----- Extracted data

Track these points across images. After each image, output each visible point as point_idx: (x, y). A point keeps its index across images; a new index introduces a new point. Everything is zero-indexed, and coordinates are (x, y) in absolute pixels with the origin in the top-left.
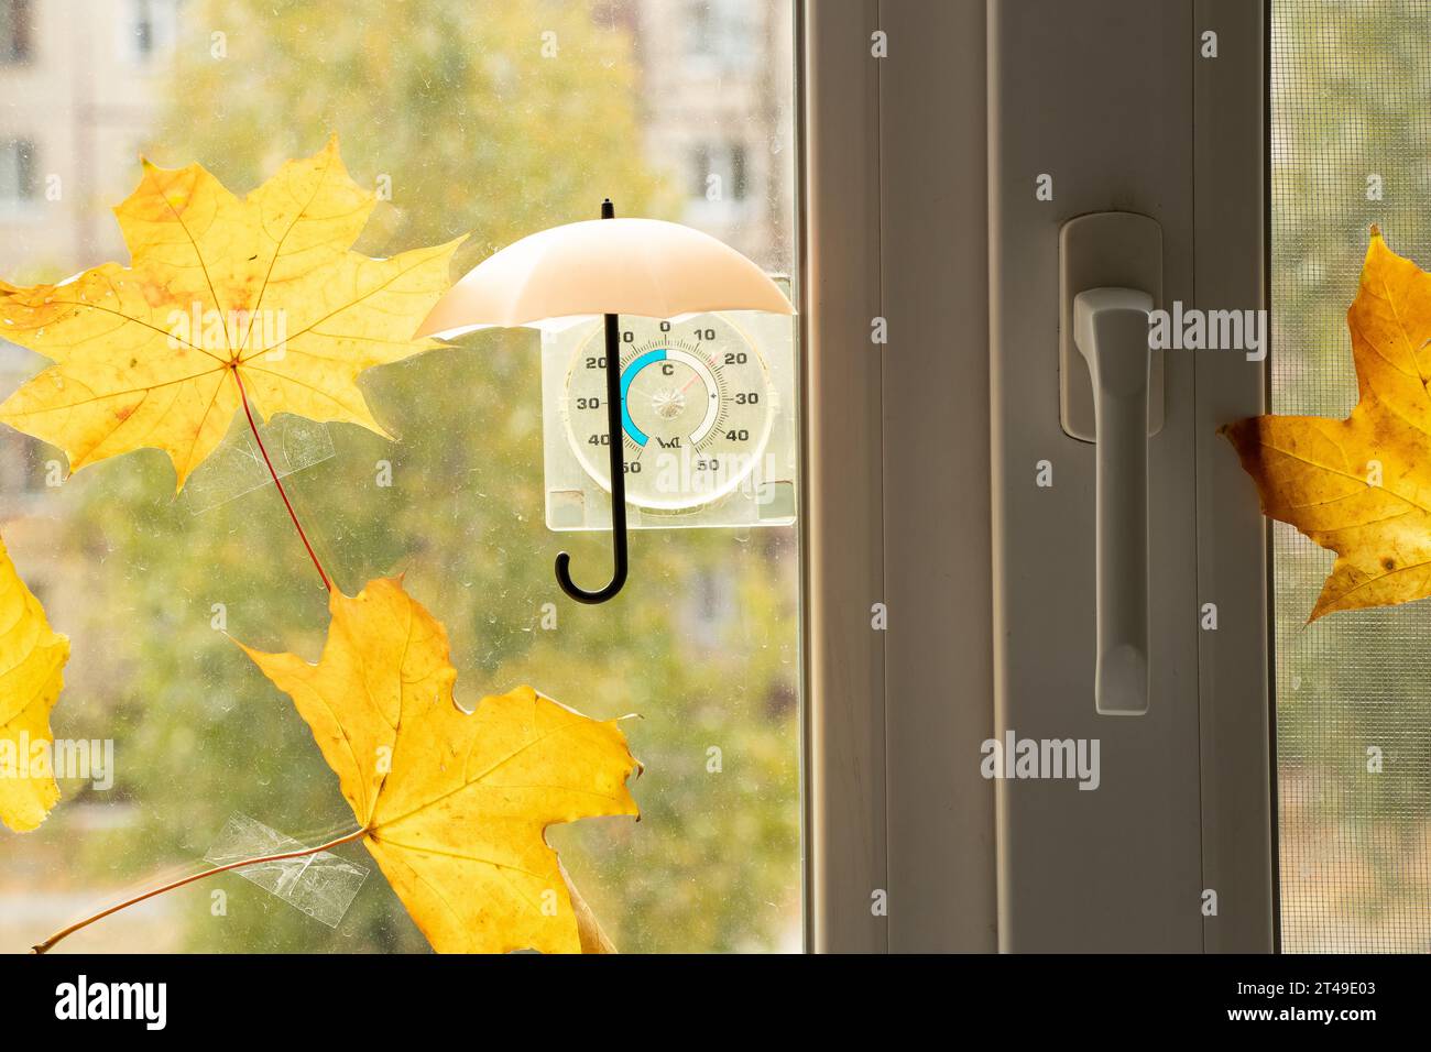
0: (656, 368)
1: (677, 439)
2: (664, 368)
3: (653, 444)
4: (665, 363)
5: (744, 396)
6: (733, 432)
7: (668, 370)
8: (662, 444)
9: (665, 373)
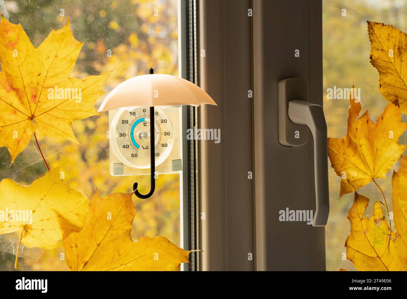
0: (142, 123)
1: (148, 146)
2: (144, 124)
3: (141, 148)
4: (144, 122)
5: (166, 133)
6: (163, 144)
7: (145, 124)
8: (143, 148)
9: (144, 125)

----------
----- Extracted data

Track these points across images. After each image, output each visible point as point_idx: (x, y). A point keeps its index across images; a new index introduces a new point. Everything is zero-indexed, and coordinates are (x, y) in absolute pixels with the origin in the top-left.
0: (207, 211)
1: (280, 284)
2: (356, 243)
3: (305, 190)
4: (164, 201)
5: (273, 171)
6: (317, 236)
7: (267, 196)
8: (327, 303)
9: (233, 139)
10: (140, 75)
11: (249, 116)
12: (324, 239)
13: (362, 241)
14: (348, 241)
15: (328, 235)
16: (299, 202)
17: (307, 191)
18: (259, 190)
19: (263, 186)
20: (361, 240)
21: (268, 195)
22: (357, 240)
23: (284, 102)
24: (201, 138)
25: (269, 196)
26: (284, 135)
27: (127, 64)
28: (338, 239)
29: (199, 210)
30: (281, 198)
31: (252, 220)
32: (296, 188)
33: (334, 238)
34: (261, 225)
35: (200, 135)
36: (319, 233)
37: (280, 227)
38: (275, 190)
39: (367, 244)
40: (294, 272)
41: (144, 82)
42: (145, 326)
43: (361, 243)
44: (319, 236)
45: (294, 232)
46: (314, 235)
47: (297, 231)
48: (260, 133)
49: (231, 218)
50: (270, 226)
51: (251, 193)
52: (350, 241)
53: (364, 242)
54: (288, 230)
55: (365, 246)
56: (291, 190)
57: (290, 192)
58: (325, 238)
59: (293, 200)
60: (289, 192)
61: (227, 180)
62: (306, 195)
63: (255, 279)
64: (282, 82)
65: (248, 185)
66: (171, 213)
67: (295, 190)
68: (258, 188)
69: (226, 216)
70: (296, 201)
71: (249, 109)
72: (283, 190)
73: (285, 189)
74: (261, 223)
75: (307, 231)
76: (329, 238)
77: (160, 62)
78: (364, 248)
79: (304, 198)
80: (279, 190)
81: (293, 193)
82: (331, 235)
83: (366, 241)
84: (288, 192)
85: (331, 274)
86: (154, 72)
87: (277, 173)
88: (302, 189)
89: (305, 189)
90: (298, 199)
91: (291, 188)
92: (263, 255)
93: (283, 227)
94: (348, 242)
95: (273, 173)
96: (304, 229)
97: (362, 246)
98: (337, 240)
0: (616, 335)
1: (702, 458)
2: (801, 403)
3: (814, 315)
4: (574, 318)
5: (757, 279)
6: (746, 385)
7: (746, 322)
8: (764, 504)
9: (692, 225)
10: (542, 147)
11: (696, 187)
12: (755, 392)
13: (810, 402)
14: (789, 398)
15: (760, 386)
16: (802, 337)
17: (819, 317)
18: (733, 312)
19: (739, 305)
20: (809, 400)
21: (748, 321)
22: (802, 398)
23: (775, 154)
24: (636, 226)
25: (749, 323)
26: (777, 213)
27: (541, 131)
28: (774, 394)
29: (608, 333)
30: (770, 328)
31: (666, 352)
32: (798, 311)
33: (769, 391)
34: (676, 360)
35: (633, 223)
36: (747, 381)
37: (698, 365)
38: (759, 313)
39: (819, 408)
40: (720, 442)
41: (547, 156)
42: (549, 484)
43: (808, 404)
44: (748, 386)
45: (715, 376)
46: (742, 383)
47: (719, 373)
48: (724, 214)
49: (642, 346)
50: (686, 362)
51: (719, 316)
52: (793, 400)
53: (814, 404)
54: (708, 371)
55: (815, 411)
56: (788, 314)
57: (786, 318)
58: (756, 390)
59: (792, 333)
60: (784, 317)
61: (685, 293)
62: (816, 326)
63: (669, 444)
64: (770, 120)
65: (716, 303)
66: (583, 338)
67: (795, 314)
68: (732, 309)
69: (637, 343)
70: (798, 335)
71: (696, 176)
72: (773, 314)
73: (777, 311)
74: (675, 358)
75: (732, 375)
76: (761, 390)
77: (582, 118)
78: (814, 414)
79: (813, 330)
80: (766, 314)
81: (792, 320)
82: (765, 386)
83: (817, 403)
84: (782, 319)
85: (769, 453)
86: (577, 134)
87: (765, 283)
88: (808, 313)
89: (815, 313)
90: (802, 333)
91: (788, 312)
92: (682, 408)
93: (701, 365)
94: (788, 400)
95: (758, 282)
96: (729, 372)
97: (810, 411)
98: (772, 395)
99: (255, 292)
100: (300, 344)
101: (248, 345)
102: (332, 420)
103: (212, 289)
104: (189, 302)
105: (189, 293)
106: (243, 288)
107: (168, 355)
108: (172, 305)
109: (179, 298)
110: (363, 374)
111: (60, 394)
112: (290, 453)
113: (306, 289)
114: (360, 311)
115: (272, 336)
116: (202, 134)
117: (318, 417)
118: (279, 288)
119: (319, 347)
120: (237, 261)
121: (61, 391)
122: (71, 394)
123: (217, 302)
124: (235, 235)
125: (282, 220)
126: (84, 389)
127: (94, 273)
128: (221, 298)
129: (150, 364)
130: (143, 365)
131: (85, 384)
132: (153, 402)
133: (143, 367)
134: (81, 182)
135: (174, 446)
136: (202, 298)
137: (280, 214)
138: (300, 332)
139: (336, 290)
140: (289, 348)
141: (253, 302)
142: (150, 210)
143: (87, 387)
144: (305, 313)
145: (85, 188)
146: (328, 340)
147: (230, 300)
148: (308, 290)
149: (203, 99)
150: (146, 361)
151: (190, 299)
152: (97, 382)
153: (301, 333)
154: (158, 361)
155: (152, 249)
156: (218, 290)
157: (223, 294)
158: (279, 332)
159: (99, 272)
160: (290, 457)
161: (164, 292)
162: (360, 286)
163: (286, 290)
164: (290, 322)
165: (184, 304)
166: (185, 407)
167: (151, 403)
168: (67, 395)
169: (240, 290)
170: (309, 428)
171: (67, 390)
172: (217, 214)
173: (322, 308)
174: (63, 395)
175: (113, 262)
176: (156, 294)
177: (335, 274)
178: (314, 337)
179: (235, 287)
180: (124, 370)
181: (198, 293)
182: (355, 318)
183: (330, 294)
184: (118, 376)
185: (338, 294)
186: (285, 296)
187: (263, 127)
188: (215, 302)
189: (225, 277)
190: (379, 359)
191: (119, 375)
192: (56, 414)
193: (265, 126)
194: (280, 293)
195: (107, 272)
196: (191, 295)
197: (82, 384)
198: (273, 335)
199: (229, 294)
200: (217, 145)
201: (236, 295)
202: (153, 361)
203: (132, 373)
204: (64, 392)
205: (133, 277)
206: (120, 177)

----------

» Task details: Of the lines above, retype only those from the line containing "183: (330, 294)" through the line containing "206: (120, 177)", including both, exactly.

» Written response:
183: (330, 294)
184: (118, 376)
185: (338, 294)
186: (285, 296)
187: (263, 127)
188: (215, 302)
189: (225, 277)
190: (379, 359)
191: (119, 375)
192: (56, 414)
193: (265, 126)
194: (280, 293)
195: (107, 272)
196: (191, 295)
197: (82, 384)
198: (273, 335)
199: (229, 294)
200: (217, 145)
201: (236, 295)
202: (153, 361)
203: (132, 373)
204: (64, 392)
205: (133, 277)
206: (120, 177)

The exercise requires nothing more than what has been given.